**About this exercise:**
Please copy the listing below in its entirety, without alteration.

▬▬▬▬▬▬

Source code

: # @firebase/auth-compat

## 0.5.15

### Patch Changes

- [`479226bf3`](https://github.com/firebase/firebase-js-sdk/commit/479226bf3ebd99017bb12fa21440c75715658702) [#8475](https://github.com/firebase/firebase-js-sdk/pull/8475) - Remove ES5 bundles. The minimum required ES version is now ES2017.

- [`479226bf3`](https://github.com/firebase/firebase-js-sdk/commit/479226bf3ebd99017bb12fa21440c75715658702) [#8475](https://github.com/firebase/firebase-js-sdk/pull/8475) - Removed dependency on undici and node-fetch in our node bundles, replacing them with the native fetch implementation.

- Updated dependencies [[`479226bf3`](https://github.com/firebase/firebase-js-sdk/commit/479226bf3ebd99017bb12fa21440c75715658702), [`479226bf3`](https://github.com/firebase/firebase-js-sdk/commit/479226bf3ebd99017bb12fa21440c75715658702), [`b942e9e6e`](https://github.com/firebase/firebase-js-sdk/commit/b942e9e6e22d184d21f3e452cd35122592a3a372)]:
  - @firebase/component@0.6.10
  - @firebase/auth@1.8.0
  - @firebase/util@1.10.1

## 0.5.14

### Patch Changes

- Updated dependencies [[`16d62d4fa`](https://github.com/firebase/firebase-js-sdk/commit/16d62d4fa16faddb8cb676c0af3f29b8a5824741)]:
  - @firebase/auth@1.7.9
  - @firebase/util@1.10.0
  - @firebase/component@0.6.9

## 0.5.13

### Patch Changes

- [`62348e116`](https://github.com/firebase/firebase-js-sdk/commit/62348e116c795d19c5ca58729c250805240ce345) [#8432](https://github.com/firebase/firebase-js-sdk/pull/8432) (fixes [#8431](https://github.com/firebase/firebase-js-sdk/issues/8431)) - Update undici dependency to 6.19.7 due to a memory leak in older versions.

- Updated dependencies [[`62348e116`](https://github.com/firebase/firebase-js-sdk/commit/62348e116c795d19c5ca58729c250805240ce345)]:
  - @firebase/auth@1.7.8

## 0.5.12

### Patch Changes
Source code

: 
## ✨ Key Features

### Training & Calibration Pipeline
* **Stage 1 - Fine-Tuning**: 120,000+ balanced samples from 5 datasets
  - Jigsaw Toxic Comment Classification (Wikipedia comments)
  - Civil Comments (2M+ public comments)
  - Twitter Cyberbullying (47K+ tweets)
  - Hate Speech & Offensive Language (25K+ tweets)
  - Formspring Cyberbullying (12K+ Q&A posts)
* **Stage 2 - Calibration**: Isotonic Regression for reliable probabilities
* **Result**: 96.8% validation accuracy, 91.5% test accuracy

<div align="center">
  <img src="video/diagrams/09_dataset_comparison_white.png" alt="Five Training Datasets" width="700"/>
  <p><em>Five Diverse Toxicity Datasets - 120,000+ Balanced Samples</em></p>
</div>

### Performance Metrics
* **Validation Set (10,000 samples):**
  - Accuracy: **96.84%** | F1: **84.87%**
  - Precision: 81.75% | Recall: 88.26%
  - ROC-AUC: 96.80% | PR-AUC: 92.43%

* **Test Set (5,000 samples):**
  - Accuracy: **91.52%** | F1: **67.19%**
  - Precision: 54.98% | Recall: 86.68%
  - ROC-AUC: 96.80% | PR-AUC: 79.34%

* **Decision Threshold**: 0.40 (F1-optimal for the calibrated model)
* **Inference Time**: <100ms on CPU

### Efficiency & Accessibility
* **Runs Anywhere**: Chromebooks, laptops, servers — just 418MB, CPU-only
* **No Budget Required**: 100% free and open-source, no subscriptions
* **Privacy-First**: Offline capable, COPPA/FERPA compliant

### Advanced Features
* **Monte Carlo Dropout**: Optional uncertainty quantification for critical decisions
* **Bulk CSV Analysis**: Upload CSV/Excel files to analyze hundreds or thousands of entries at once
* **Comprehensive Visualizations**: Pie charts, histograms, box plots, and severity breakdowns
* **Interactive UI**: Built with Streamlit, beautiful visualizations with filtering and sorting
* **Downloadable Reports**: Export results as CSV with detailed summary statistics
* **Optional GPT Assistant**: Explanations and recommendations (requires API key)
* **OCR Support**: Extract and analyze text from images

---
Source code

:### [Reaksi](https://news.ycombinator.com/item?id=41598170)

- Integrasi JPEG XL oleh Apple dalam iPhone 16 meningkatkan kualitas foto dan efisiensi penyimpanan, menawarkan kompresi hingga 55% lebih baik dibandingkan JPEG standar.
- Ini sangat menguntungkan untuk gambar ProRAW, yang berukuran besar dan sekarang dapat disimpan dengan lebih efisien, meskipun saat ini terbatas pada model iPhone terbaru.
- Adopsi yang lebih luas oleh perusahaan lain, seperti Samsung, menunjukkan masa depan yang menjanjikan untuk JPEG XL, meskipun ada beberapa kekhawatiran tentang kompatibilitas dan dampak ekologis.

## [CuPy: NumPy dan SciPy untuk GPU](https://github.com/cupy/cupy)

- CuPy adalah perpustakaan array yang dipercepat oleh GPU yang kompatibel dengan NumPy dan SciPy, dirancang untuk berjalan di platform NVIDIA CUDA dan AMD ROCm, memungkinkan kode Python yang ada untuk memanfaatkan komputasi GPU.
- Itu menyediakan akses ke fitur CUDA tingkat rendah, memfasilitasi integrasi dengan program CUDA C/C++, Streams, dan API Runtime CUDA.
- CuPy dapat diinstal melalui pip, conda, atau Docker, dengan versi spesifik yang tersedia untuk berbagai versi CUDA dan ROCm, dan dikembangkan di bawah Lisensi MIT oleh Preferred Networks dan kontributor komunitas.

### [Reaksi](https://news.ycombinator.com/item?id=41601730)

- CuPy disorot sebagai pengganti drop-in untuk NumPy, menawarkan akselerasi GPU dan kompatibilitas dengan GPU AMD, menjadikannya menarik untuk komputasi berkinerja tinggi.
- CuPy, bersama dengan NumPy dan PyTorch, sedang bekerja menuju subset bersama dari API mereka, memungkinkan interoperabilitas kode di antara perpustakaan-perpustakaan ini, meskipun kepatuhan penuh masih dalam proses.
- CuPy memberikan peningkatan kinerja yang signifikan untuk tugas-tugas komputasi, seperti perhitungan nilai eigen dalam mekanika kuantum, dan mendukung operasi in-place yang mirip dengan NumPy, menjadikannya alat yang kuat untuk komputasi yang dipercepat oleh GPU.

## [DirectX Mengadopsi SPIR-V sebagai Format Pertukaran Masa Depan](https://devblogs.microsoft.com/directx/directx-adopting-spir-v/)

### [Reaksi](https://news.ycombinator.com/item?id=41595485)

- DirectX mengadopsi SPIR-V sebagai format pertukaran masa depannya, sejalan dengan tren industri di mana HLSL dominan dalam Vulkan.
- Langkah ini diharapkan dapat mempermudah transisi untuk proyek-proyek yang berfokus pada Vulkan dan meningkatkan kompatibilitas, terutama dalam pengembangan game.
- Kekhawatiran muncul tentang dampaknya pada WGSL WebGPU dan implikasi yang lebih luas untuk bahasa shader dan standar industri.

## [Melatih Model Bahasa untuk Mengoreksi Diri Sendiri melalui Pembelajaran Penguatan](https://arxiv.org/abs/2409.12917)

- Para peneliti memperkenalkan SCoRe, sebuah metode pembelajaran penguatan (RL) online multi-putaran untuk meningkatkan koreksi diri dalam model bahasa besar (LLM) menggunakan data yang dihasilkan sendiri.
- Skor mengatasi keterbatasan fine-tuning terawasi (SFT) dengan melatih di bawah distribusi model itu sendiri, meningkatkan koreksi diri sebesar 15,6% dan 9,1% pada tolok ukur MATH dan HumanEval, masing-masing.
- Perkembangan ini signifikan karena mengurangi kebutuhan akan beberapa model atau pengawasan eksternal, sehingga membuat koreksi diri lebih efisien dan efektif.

▬▬▬▬▬▬

**Task solution:**
Source code

: # @firebase/auth-compat

## 0.5.15

### Patch Changes

- [`479226bf3`](https://github.com/firebase/firebase-js-sdk/commit/479226bf3ebd99017bb12fa21440c75715658702) [#8475](https://github.com/firebase/firebase-js-sdk/pull/8475) - Remove ES5 bundles. The minimum required ES version is now ES2017.

- [`479226bf3`](https://github.com/firebase/firebase-js-sdk/commit/479226bf3ebd99017bb12fa21440c75715658702) [#8475](https://github.com/firebase/firebase-js-sdk/pull/8475) - Removed dependency on undici and node-fetch in our node bundles, replacing them with the native fetch implementation.

- Updated dependencies [[`479226bf3`](https://github.com/firebase/firebase-js-sdk/commit/479226bf3ebd99017bb12fa21440c75715658702), [`479226bf3`](https://github.com/firebase/firebase-js-sdk/commit/479226bf3ebd99017bb12fa21440c75715658702), [`b942e9e6e`](https://github.com/firebase/firebase-js-sdk/commit/b942e9e6e22d184d21f3e452cd35122592a3a372)]:
  - @firebase/component@0.6.10
  - @firebase/auth@1.8.0
  - @firebase/util@1.10.1

## 0.5.14

### Patch Changes

- Updated dependencies [[`16d62d4fa`](https://github.com/firebase/firebase-js-sdk/commit/16d62d4fa16faddb8cb676c0af3f29b8a5824741)]:
  - @firebase/auth@1.7.9
  - @firebase/util@1.10.0
  - @firebase/component@0.6.9

## 0.5.13

### Patch Changes

- [`62348e116`](https://github.com/firebase/firebase-js-sdk/commit/62348e116c795d19c5ca58729c250805240ce345) [#8432](https://github.com/firebase/firebase-js-sdk/pull/8432) (fixes [#8431](https://github.com/firebase/firebase-js-sdk/issues/8431)) - Update undici dependency to 6.19.7 due to a memory leak in older versions.

- Updated dependencies [[`62348e116`](https://github.com/firebase/firebase-js-sdk/commit/62348e116c795d19c5ca58729c250805240ce345)]:
  - @firebase/auth@1.7.8

## 0.5.12

### Patch Changes
Source code

: 
## ✨ Key Features

### Training & Calibration Pipeline
* **Stage 1 - Fine-Tuning**: 120,000+ balanced samples from 5 datasets
  - Jigsaw Toxic Comment Classification (Wikipedia comments)
  - Civil Comments (2M+ public comments)
  - Twitter Cyberbullying (47K+ tweets)
  - Hate Speech & Offensive Language (25K+ tweets)
  - Formspring Cyberbullying (12K+ Q&A posts)
* **Stage 2 - Calibration**: Isotonic Regression for reliable probabilities
* **Result**: 96.8% validation accuracy, 91.5% test accuracy

<div align="center">
  <img src="video/diagrams/09_dataset_comparison_white.png" alt="Five Training Datasets" width="700"/>
  <p><em>Five Diverse Toxicity Datasets - 120,000+ Balanced Samples</em></p>
</div>

### Performance Metrics
* **Validation Set (10,000 samples):**
  - Accuracy: **96.84%** | F1: **84.87%**
  - Precision: 81.75% | Recall: 88.26%
  - ROC-AUC: 96.80% | PR-AUC: 92.43%

* **Test Set (5,000 samples):**
  - Accuracy: **91.52%** | F1: **67.19%**
  - Precision: 54.98% | Recall: 86.68%
  - ROC-AUC: 96.80% | PR-AUC: 79.34%

* **Decision Threshold**: 0.40 (F1-optimal for the calibrated model)
* **Inference Time**: <100ms on CPU

### Efficiency & Accessibility
* **Runs Anywhere**: Chromebooks, laptops, servers — just 418MB, CPU-only
* **No Budget Required**: 100% free and open-source, no subscriptions
* **Privacy-First**: Offline capable, COPPA/FERPA compliant

### Advanced Features
* **Monte Carlo Dropout**: Optional uncertainty quantification for critical decisions
* **Bulk CSV Analysis**: Upload CSV/Excel files to analyze hundreds or thousands of entries at once
* **Comprehensive Visualizations**: Pie charts, histograms, box plots, and severity breakdowns
* **Interactive UI**: Built with Streamlit, beautiful visualizations with filtering and sorting
* **Downloadable Reports**: Export results as CSV with detailed summary statistics
* **Optional GPT Assistant**: Explanations and recommendations (requires API key)
* **OCR Support**: Extract and analyze text from images

---
Source code

:### [Reaksi](https://news.ycombinator.com/item?id=41598170)

- Integrasi JPEG XL oleh Apple dalam iPhone 16 meningkatkan kualitas foto dan efisiensi penyimpanan, menawarkan kompresi hingga 55% lebih baik dibandingkan JPEG standar.
- Ini sangat menguntungkan untuk gambar ProRAW, yang berukuran besar dan sekarang dapat disimpan dengan lebih efisien, meskipun saat ini terbatas pada model iPhone terbaru.
- Adopsi yang lebih luas oleh perusahaan lain, seperti Samsung, menunjukkan masa depan yang menjanjikan untuk JPEG XL, meskipun ada beberapa kekhawatiran tentang kompatibilitas dan dampak ekologis.

## [CuPy: NumPy dan SciPy untuk GPU](https://github.com/cupy/cupy)

- CuPy adalah perpustakaan array yang dipercepat oleh GPU yang kompatibel dengan NumPy dan SciPy, dirancang untuk berjalan di platform NVIDIA CUDA dan AMD ROCm, memungkinkan kode Python yang ada untuk memanfaatkan komputasi GPU.
- Itu menyediakan akses ke fitur CUDA tingkat rendah, memfasilitasi integrasi dengan program CUDA C/C++, Streams, dan API Runtime CUDA.
- CuPy dapat diinstal melalui pip, conda, atau Docker, dengan versi spesifik yang tersedia untuk berbagai versi CUDA dan ROCm, dan dikembangkan di bawah Lisensi MIT oleh Preferred Networks dan kontributor komunitas.

### [Reaksi](https://news.ycombinator.com/item?id=41601730)

- CuPy disorot sebagai pengganti drop-in untuk NumPy, menawarkan akselerasi GPU dan kompatibilitas dengan GPU AMD, menjadikannya menarik untuk komputasi berkinerja tinggi.
- CuPy, bersama dengan NumPy dan PyTorch, sedang bekerja menuju subset bersama dari API mereka, memungkinkan interoperabilitas kode di antara perpustakaan-perpustakaan ini, meskipun kepatuhan penuh masih dalam proses.
- CuPy memberikan peningkatan kinerja yang signifikan untuk tugas-tugas komputasi, seperti perhitungan nilai eigen dalam mekanika kuantum, dan mendukung operasi in-place yang mirip dengan NumPy, menjadikannya alat yang kuat untuk komputasi yang dipercepat oleh GPU.

## [DirectX Mengadopsi SPIR-V sebagai Format Pertukaran Masa Depan](https://devblogs.microsoft.com/directx/directx-adopting-spir-v/)

### [Reaksi](https://news.ycombinator.com/item?id=41595485)

- DirectX mengadopsi SPIR-V sebagai format pertukaran masa depannya, sejalan dengan tren industri di mana HLSL dominan dalam Vulkan.
- Langkah ini diharapkan dapat mempermudah transisi untuk proyek-proyek yang berfokus pada Vulkan dan meningkatkan kompatibilitas, terutama dalam pengembangan game.
- Kekhawatiran muncul tentang dampaknya pada WGSL WebGPU dan implikasi yang lebih luas untuk bahasa shader dan standar industri.

## [Melatih Model Bahasa untuk Mengoreksi Diri Sendiri melalui Pembelajaran Penguatan](https://arxiv.org/abs/2409.12917)

- Para peneliti memperkenalkan SCoRe, sebuah metode pembelajaran penguatan (RL) online multi-putaran untuk meningkatkan koreksi diri dalam model bahasa besar (LLM) menggunakan data yang dihasilkan sendiri.
- Skor mengatasi keterbatasan fine-tuning terawasi (SFT) dengan melatih di bawah distribusi model itu sendiri, meningkatkan koreksi diri sebesar 15,6% dan 9,1% pada tolok ukur MATH dan HumanEval, masing-masing.
- Perkembangan ini signifikan karena mengurangi kebutuhan akan beberapa model atau pengawasan eksternal, sehingga membuat koreksi diri lebih efisien dan efektif.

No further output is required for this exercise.